- _Directions for this task_:
Write out the material again, swapping every "common name" for "everyday name" and keeping every other line the same.

- _Exercise data_:

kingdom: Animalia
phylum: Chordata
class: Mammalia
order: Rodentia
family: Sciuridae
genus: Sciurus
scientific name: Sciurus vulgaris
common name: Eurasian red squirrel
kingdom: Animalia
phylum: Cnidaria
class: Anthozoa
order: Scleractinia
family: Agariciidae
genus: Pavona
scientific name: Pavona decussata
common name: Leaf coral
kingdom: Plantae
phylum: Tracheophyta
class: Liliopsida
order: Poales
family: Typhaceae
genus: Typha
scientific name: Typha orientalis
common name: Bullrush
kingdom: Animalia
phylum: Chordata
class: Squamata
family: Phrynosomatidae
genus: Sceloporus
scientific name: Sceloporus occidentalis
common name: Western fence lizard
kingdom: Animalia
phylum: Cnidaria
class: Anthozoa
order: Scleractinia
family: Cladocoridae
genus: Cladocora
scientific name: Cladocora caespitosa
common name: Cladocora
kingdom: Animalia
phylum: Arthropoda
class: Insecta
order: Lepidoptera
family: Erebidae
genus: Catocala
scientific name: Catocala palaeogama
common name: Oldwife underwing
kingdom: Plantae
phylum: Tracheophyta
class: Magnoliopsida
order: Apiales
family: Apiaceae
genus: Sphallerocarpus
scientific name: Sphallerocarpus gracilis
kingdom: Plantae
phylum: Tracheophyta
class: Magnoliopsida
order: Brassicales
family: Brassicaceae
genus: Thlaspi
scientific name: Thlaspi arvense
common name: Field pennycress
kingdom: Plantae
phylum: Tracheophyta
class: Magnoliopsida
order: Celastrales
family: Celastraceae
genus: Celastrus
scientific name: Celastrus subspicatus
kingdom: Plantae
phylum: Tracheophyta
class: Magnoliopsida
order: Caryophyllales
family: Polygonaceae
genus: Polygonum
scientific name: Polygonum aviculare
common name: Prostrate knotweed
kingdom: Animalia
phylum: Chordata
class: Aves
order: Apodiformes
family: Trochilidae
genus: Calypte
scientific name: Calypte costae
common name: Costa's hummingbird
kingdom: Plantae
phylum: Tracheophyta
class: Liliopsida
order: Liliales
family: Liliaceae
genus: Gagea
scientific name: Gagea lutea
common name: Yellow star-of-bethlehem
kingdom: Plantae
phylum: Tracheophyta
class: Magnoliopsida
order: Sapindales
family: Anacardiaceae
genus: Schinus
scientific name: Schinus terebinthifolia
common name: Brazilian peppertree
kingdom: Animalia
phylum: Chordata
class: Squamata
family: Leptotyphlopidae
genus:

- _Answer to the problem_:
kingdom: Animalia
phylum: Chordata
class: Mammalia
order: Rodentia
family: Sciuridae
genus: Sciurus
scientific name: Sciurus vulgaris
everyday name: Eurasian red squirrel
kingdom: Animalia
phylum: Cnidaria
class: Anthozoa
order: Scleractinia
family: Agariciidae
genus: Pavona
scientific name: Pavona decussata
everyday name: Leaf coral
kingdom: Plantae
phylum: Tracheophyta
class: Liliopsida
order: Poales
family: Typhaceae
genus: Typha
scientific name: Typha orientalis
everyday name: Bullrush
kingdom: Animalia
phylum: Chordata
class: Squamata
family: Phrynosomatidae
genus: Sceloporus
scientific name: Sceloporus occidentalis
everyday name: Western fence lizard
kingdom: Animalia
phylum: Cnidaria
class: Anthozoa
order: Scleractinia
family: Cladocoridae
genus: Cladocora
scientific name: Cladocora caespitosa
everyday name: Cladocora
kingdom: Animalia
phylum: Arthropoda
class: Insecta
order: Lepidoptera
family: Erebidae
genus: Catocala
scientific name: Catocala palaeogama
everyday name: Oldwife underwing
kingdom: Plantae
phylum: Tracheophyta
class: Magnoliopsida
order: Apiales
family: Apiaceae
genus: Sphallerocarpus
scientific name: Sphallerocarpus gracilis
kingdom: Plantae
phylum: Tracheophyta
class: Magnoliopsida
order: Brassicales
family: Brassicaceae
genus: Thlaspi
scientific name: Thlaspi arvense
everyday name: Field pennycress
kingdom: Plantae
phylum: Tracheophyta
class: Magnoliopsida
order: Celastrales
family: Celastraceae
genus: Celastrus
scientific name: Celastrus subspicatus
kingdom: Plantae
phylum: Tracheophyta
class: Magnoliopsida
order: Caryophyllales
family: Polygonaceae
genus: Polygonum
scientific name: Polygonum aviculare
everyday name: Prostrate knotweed
kingdom: Animalia
phylum: Chordata
class: Aves
order: Apodiformes
family: Trochilidae
genus: Calypte
scientific name: Calypte costae
everyday name: Costa's hummingbird
kingdom: Plantae
phylum: Tracheophyta
class: Liliopsida
order: Liliales
family: Liliaceae
genus: Gagea
scientific name: Gagea lutea
everyday name: Yellow star-of-bethlehem
kingdom: Plantae
phylum: Tracheophyta
class: Magnoliopsida
order: Sapindales
family: Anacardiaceae
genus: Schinus
scientific name: Schinus terebinthifolia
everyday name: Brazilian peppertree
kingdom: Animalia
phylum: Chordata
class: Squamata
family: Leptotyphlopidae
genus:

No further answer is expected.